Mr. Katterheinrich believes that, since all of us “have the Old Nick in us,” and since we of today have wonderful travel facilities compared to the days of our youth, our younger generation should take their religious life more seriously and be even more faithful and regular in attendance than folks had been in his own youth. He then told of the religious emphasis and practices in his own parental home.

“The family drove to church both in summer and winter, no matter what the weather, in an open spring wagon. Our spring wagon was one of the long ones. The front seat was stationary. But the two back seats could be removed and then we would use it for hauling farm produce during the week. Rain or shine, we drove to church on our three-seater. One rainy day on the way to church, as we neared New Knoxville, a pedestrian opened his umbrella when it started to rain. Our horse was frightened, and off it went. It ran into the ditch, we all screamed, our spring wagon upset. My brother Sam was pitched over the dash board. I landed in a fence corner. The rest were around somewhere, wherever they had landed. We all got up, brushed ourselves off, and of course we kids cried. Nobody was hurt. The ground was soft. We were of course, badly shaken up and our clothes were a mess. But even that didn’t keep us from going to church that very morning.”
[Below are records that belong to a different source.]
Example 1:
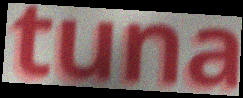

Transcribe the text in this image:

tuna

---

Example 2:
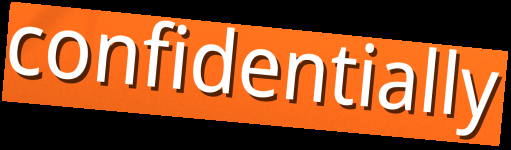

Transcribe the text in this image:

confidentially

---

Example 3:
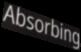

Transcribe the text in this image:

Absorbing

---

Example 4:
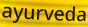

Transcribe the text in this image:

ayurveda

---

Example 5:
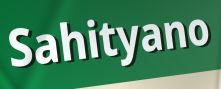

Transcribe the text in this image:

Sahityano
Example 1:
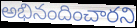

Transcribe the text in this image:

అభినందించారని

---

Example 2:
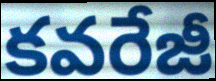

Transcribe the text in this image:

కవరేజీ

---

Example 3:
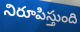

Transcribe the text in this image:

నిరూపిస్తుంది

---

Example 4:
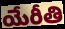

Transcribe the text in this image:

యేరీతి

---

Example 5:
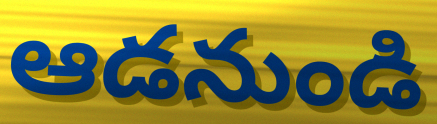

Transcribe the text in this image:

ఆడనుండి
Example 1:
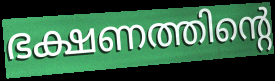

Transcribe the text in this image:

ഭക്ഷണത്തിന്റെ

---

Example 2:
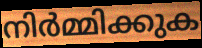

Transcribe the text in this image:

നിർമ്മിക്കുക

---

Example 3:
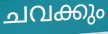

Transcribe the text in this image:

ചവക്കും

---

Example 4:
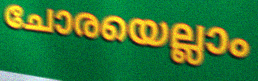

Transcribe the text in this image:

ചോരയെല്ലാം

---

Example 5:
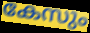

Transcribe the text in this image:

കേസും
Sunday School in those days was held in the afternoon. The morning church service lasted two hours, from 9:30 to 11:30. One of the life thrills of Mr. Katterheinrich and his family was the erection and dedication of the present well arranged edifice of the New Knoxville Methodist church. “We didn’t think it could ever be possible,” he mused. “When it did happen, it was a day of great joy.”
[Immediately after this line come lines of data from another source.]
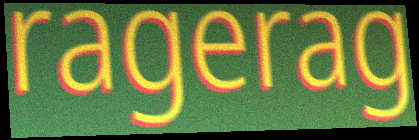
ragerag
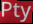
Pty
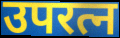
उपरत्न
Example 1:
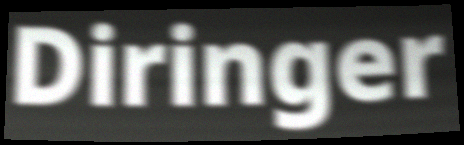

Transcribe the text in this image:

Diringer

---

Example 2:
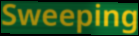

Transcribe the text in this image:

Sweeping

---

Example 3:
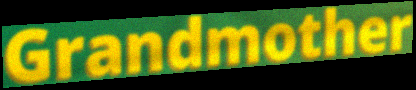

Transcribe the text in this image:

Grandmother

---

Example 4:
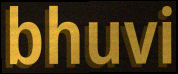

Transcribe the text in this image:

bhuvi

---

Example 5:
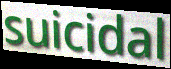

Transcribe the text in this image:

suicidal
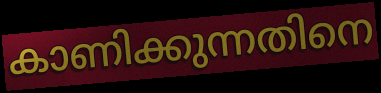
കാണിക്കുന്നതിനെ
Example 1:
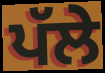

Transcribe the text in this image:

ਪੱਲੇ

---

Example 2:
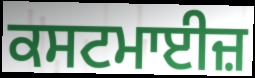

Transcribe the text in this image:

ਕਸਟਮਾਈਜ਼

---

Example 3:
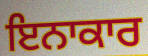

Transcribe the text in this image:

ਇਨਾਕਾਰ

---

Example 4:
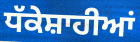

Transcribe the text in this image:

ਧੱਕੇਸ਼ਾਹੀਆਂ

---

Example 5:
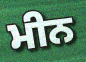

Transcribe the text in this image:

ਮੀਨ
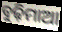
ବୁଢ଼ିମାଆ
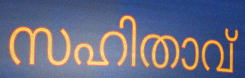
സഹിതാവ്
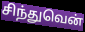
சிந்துவென்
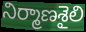
నిర్మాణశైలి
He recalled some of the “highs” and “lows” of his youthful farm life. His spirits would hit bottom, he said, when he had to follow the corn plow, day after day, up one side of the row, down the other side, and then the next row and the next, hoe in hand, uncovering what had fallen shut, replanting where the crows had stopped for breakfast, hoeing the weeds that had managed to remain uncovered after the plow had done its work. (The writer heartily shares his aversion for following the corn plow, a practice which has long since been abandoned!)

But high lights of his youthful farm life included nut-gathering in the Fall and fishing in the late Spring and Summer, usually at certain near-by creeks, but occasionally at the St. Marys Reservoir. “Dip-nets were permitted then,” he recalled. “They would be suspended from a pole. I remember the day when I rented one for 10 cents from a little shop near the bulk-head. But even after dip-nets were outlawed, it seemed the fish would always bite at the reservoir!” Anyhow, when a group of neighbor boys went for a day’s fishing at the reservoir it was a gala event.
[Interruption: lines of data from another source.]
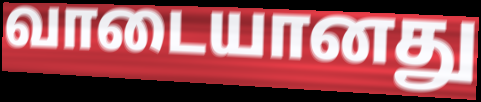
வாடையானது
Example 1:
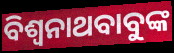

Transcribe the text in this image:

ବିଶ୍ୱନାଥବାବୁଙ୍କ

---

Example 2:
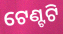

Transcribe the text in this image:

ଟେଣ୍ଟଟି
He married Augusta Schultz and they celebrated their golden wedding in 1946. Their six living children are: Alice (Mrs. Ferd Kuck) of New Knoxville; Esther (Mrs. Vern Shearer) of Cincinnati; Arnold of Jacksonville, Florida; Orlando (“Brick Jr.”) barber at New Knoxville but living in Wapakoneta; Robert of New Knoxville; Dorothy (Mrs. Carl Ferleman) of Peoria, Illinois.

Living Biographies
by Andrew Kay

In 1949 and 1950, Reverend Edwin Andrew Katterhenry (1900-1963), a minister and a native of New Knoxville, wrote the “Living Biographies” feature for the St. Marys Evening Leader under the pen name of Andrew Kay. These articles consisted of interviews with aging citizens, many from New Knoxville and St. Marys, relating their experiences from their younger days. After Rev. Katterhenry passed away in 1963, his widow, Florence Katterhenry returned to New Knoxville to live out the remainder of her years until 1982. For those of us who are grandparents today, we remember her as “Mrs. K”. In the final “Living Biographies” article Andrew Kay wrote about himself, thus revealing his identity to the general public.